[Dataset records]
▬▬▬
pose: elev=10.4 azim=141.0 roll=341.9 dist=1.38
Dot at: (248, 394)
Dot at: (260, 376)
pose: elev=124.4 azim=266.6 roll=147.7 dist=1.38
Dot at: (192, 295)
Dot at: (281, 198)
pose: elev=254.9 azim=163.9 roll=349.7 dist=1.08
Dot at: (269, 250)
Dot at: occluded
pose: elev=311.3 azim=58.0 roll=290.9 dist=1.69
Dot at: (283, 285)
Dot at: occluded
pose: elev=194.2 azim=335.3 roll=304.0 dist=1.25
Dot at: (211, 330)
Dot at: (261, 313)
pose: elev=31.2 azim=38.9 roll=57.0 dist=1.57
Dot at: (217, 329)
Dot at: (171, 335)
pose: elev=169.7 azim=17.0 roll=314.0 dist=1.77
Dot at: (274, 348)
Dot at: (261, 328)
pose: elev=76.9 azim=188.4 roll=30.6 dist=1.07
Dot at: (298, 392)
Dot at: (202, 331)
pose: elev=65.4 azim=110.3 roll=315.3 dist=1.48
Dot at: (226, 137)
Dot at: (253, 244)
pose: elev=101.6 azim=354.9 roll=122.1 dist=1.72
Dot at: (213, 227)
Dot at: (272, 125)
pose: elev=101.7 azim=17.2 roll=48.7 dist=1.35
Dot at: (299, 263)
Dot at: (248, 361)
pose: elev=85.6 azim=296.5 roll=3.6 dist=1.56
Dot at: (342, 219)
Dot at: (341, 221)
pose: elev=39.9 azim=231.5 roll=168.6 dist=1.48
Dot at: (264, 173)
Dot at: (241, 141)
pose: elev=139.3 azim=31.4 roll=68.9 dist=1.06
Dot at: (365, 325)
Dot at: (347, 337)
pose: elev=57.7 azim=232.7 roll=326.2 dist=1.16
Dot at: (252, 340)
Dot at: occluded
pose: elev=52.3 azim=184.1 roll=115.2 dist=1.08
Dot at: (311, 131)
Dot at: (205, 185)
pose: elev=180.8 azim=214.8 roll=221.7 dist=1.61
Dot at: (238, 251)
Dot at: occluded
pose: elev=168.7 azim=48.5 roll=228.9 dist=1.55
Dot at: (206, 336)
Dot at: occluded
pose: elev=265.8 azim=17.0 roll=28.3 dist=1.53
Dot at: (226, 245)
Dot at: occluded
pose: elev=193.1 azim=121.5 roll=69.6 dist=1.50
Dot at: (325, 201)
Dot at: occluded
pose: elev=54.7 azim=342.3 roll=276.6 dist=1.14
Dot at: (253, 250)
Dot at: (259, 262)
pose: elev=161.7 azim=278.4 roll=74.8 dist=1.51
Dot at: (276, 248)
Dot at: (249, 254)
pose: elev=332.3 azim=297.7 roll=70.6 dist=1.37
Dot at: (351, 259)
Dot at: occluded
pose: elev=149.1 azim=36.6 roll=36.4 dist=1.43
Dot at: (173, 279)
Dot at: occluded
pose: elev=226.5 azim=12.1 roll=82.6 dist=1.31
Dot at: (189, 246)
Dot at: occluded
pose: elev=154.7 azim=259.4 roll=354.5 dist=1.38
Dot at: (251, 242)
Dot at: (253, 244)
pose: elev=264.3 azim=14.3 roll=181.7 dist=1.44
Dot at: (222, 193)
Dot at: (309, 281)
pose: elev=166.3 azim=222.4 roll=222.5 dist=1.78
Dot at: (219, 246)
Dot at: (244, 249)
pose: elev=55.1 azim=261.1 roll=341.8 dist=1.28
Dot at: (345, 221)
▬▬▬
● **Task to carry out**: Please rewrite all of the records above, swapping "pose" for "camera" and leaving everything else unchanged.

● **Solution for this task**:
camera: elev=10.4 azim=141.0 roll=341.9 dist=1.38
Dot at: (248, 394)
Dot at: (260, 376)
camera: elev=124.4 azim=266.6 roll=147.7 dist=1.38
Dot at: (192, 295)
Dot at: (281, 198)
camera: elev=254.9 azim=163.9 roll=349.7 dist=1.08
Dot at: (269, 250)
Dot at: occluded
camera: elev=311.3 azim=58.0 roll=290.9 dist=1.69
Dot at: (283, 285)
Dot at: occluded
camera: elev=194.2 azim=335.3 roll=304.0 dist=1.25
Dot at: (211, 330)
Dot at: (261, 313)
camera: elev=31.2 azim=38.9 roll=57.0 dist=1.57
Dot at: (217, 329)
Dot at: (171, 335)
camera: elev=169.7 azim=17.0 roll=314.0 dist=1.77
Dot at: (274, 348)
Dot at: (261, 328)
camera: elev=76.9 azim=188.4 roll=30.6 dist=1.07
Dot at: (298, 392)
Dot at: (202, 331)
camera: elev=65.4 azim=110.3 roll=315.3 dist=1.48
Dot at: (226, 137)
Dot at: (253, 244)
camera: elev=101.6 azim=354.9 roll=122.1 dist=1.72
Dot at: (213, 227)
Dot at: (272, 125)
camera: elev=101.7 azim=17.2 roll=48.7 dist=1.35
Dot at: (299, 263)
Dot at: (248, 361)
camera: elev=85.6 azim=296.5 roll=3.6 dist=1.56
Dot at: (342, 219)
Dot at: (341, 221)
camera: elev=39.9 azim=231.5 roll=168.6 dist=1.48
Dot at: (264, 173)
Dot at: (241, 141)
camera: elev=139.3 azim=31.4 roll=68.9 dist=1.06
Dot at: (365, 325)
Dot at: (347, 337)
camera: elev=57.7 azim=232.7 roll=326.2 dist=1.16
Dot at: (252, 340)
Dot at: occluded
camera: elev=52.3 azim=184.1 roll=115.2 dist=1.08
Dot at: (311, 131)
Dot at: (205, 185)
camera: elev=180.8 azim=214.8 roll=221.7 dist=1.61
Dot at: (238, 251)
Dot at: occluded
camera: elev=168.7 azim=48.5 roll=228.9 dist=1.55
Dot at: (206, 336)
Dot at: occluded
camera: elev=265.8 azim=17.0 roll=28.3 dist=1.53
Dot at: (226, 245)
Dot at: occluded
camera: elev=193.1 azim=121.5 roll=69.6 dist=1.50
Dot at: (325, 201)
Dot at: occluded
camera: elev=54.7 azim=342.3 roll=276.6 dist=1.14
Dot at: (253, 250)
Dot at: (259, 262)
camera: elev=161.7 azim=278.4 roll=74.8 dist=1.51
Dot at: (276, 248)
Dot at: (249, 254)
camera: elev=332.3 azim=297.7 roll=70.6 dist=1.37
Dot at: (351, 259)
Dot at: occluded
camera: elev=149.1 azim=36.6 roll=36.4 dist=1.43
Dot at: (173, 279)
Dot at: occluded
camera: elev=226.5 azim=12.1 roll=82.6 dist=1.31
Dot at: (189, 246)
Dot at: occluded
camera: elev=154.7 azim=259.4 roll=354.5 dist=1.38
Dot at: (251, 242)
Dot at: (253, 244)
camera: elev=264.3 azim=14.3 roll=181.7 dist=1.44
Dot at: (222, 193)
Dot at: (309, 281)
camera: elev=166.3 azim=222.4 roll=222.5 dist=1.78
Dot at: (219, 246)
Dot at: (244, 249)
camera: elev=55.1 azim=261.1 roll=341.8 dist=1.28
Dot at: (345, 221)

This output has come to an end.